Одними из основных мероприятий в ходе этой реформы стали фактический запрет почитания чудотворных икон, запрет крестных ходов, упразднение часовен, вынос из церквей резных икон, строжайший запрет славлений. Все эти преследующие цели церковной регламентации указы были обязаны своим появлением на свет архиереям Феодосию и Феофану. Их проведение в жизнь оказалось безуспешным, но на практике способствовало углублению пропасти между Церковью как институтом регулярного государства и народным Православием. Проповедник времен императрицы Елизаветы Кирилл Флоринский позднее говорил об этом: «…на благочестие и веру нашу наступали, но таким образом и претекстом, будто они не веру, но непотребное и весьма вредительное христианству суеверие искореняют».[35]
Основания для замены Патриаршего управления синодальным подробно изложены в предисловии к самому «Духовному регламенту». Собор скорее может найти истину, чем одно лицо. Определения, исходящие от Собора, авторитетнее, чем единоличные указы. При единоличном управлении дела часто приостанавливаются из-за личных обстоятельств правителя, и в случае его смерти течение дел и вовсе прекращается на некоторое время. В коллегии нет места пристрастию, от которого может быть несвободно одно лицо. Коллегия имеет больше свободы в делах правления, ибо ей нет нужды опасаться гнева и мщения недовольных судом, а одно лицо может оказаться подверженным такому страху. И главное, от соборного правительства государству нечего опасаться мятежей и смут, какие могут произойти от одного духовного правителя. Все члены коллегии имеют равные голоса и все, не исключая и ее президента, подлежат суду коллегии, в то время как патриарх мог бы не захотеть судиться у подчиненных ему епископов, и самый этот суд в глазах простого народа показался бы подозрительным, так что для суда над патриархом понадобился бы созывать Вселенский собор, что ввиду отношений России с турками весьма затруднительно. Наконец, соборное правительство должно стать школой духовного управления.[36]

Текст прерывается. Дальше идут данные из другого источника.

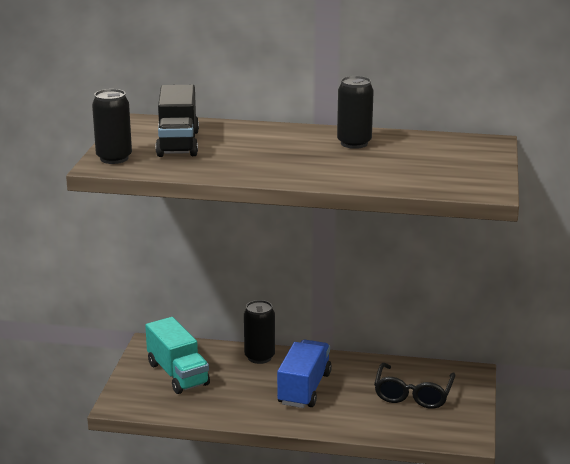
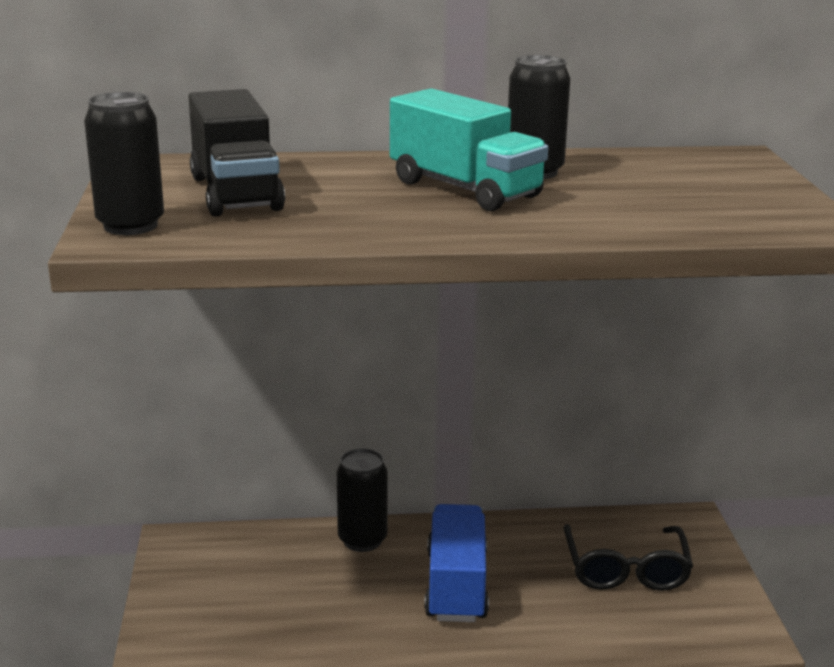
camera: 15 degrees left, 0 degrees up
turquoise truck [145,317,210,394] -> turquoise truck moved to [390,88,548,211]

§ 4. Функции и работа Священного Синода.
«Духовный регламент» ставит церковное управление в строгую подчиненность верховной власти. Мысль о супрематии государя в церковных делах, свойственная Петру Первому и Феофану Прокоповичу, нашла выражение не только в мотивах закона, но и в самом содержании его: члены Синода в приносимой ими присяге обязаны были клятвенно «исповедовать крайнего судью духовной сей коллегии быти самого всероссийского монарха». По своей форме новое управление было согласовано с гражданской администрацией: Духовный регламент и не определяет порядка действий Синода, прямо ссылаясь в этом отношении на генеральный регламент. Будучи по существу своему законодательным актом, Духовный регламент в иных частях своих приближается скорее к политическому трактату. Его автор не ограничивается ни описанием нового порядка, ни указанием его преимуществ, а присоединил ко всему этому еще язвительные нападки на старинные порядки управления и жизни духовенства и намеки на ту или другую личность из числа противников реформ. Эта оригинальная черта Духовного регламента помешала ему всецело войти в жизнь и приобрести значение закона. Он охватывал притом только отдельные стороны жизни духовенства, не определяя всецело отношения новых церковных учреждений к общей администрации.

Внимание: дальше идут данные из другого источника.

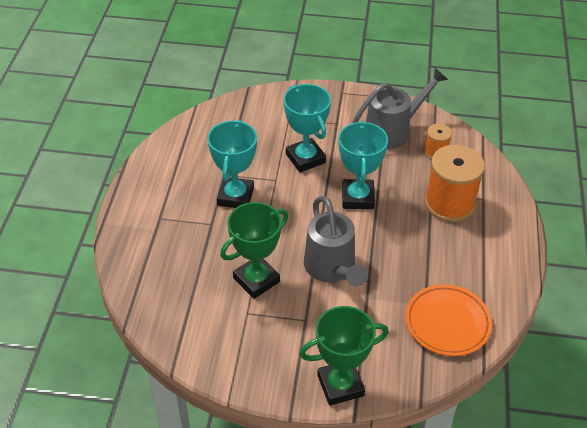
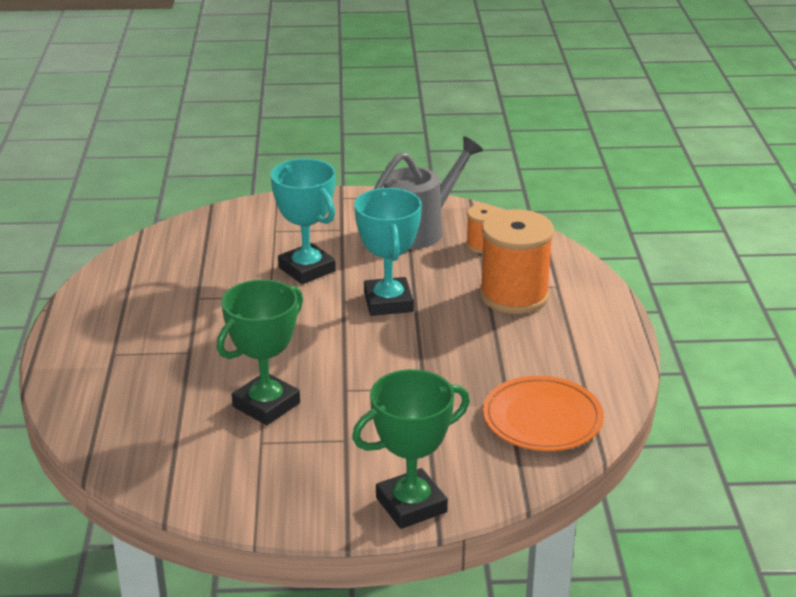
camera: 10 degrees left, 15 degrees down
turquoise trophy [207,120,257,208] -> none
grey watering can [304,196,368,287] -> none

На первом заседании Духовной Коллегии, состоявшемся 15 февраля 1721 года, сразу же встал вопрос, по какой форме поминать в храмах во время службы Правительствующее Духовное Собрание (у его членов, видимо, язык не повернулся произнести слово «коллегиум»). С известной робостью они предложили именовать его Святейшим, уверяя царя, что данный титул относится только к всецелому собранию. Петр милостиво согласился, заменив «собрание» словом «синод». Таким образом, с первого заседания Духовная Коллегия стала Святейшим Синодом, что несколько смягчило ее не вполне церковный характер и как бы приравнивало к достоинству патриарха. На правах «наследников» патриаршей власти члены Синода и сотрудники его канцелярии поспешили разделить между собой патриаршее имущество (облачения, панагии, кресты и т. д.). Превращение Духовной Коллегии в Святейший Синод имело и другое значение, поскольку было связано с взаимоотношением этого органа с Сенатом, которому подчинялись правительственные Коллегии. На первом же заседании его члены поставили этот вопрос, заметив, что «на патриаршее имя указов ниоткуда не присылалось, Духовная Коллегия имеет честь, силу и власть патриаршескую, или едва не большую». И этот вопрос был решен положительно. Синод был уравнен в правах с Сенатом и подчинен непосредственно монарху.[37]

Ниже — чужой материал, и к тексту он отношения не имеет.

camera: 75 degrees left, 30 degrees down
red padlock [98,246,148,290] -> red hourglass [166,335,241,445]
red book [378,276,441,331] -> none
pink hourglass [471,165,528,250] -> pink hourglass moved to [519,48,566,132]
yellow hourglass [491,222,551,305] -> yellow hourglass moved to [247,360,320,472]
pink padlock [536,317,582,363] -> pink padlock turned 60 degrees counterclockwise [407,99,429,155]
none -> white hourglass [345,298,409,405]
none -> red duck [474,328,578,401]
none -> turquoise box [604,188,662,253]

Так, в 1721 году была открыта Духовная Коллегия. В состав коллегии входил Президент митрополит Стефан (Яворский), 2 вице-президента – архиепископы Феофан (Прокопович) и Феодосий, 4 советника из архимандритов, 4 асессора из пресвитеров, и 1 из греческих черных священников. На первом же заседании Коллегии произошло переименование Коллегии в Святейший Правительствующий Синод. Духовная Коллегия существовала наряду с другими государственными коллегиями, во главе президент, наименования других членов Синода тоже из светского правления. Статус Синоду был усвоен наравне с Сенатом (на гражданском уровне это высоко). За Синодом признавалась функция постоянного Собора, как это было признано и Восточными Патриархами в грамоте Константинопольского Патриарха Иеремии III в 1723 году. Замена патриаршей власти и власти Собора Синодом нарушала 34 правило Святых Апостолов и 9 правило Антиохийского Собора: предстоятель Церкви и все епископы Церкви должны выступать как нечто реально целое.[38] Главным деятелем в Синоде был Феофан . правая рука и послушное перо царя. Феодосий, хотяи считался первым вице-президентом, стал терять расположение Петра по своему заносчивому и властолюбивому характеру; забывши, что всем был обязан царю, он стал очень резкопоговаривать и против духовных штатов, и против унижения церкви светской властью.[39]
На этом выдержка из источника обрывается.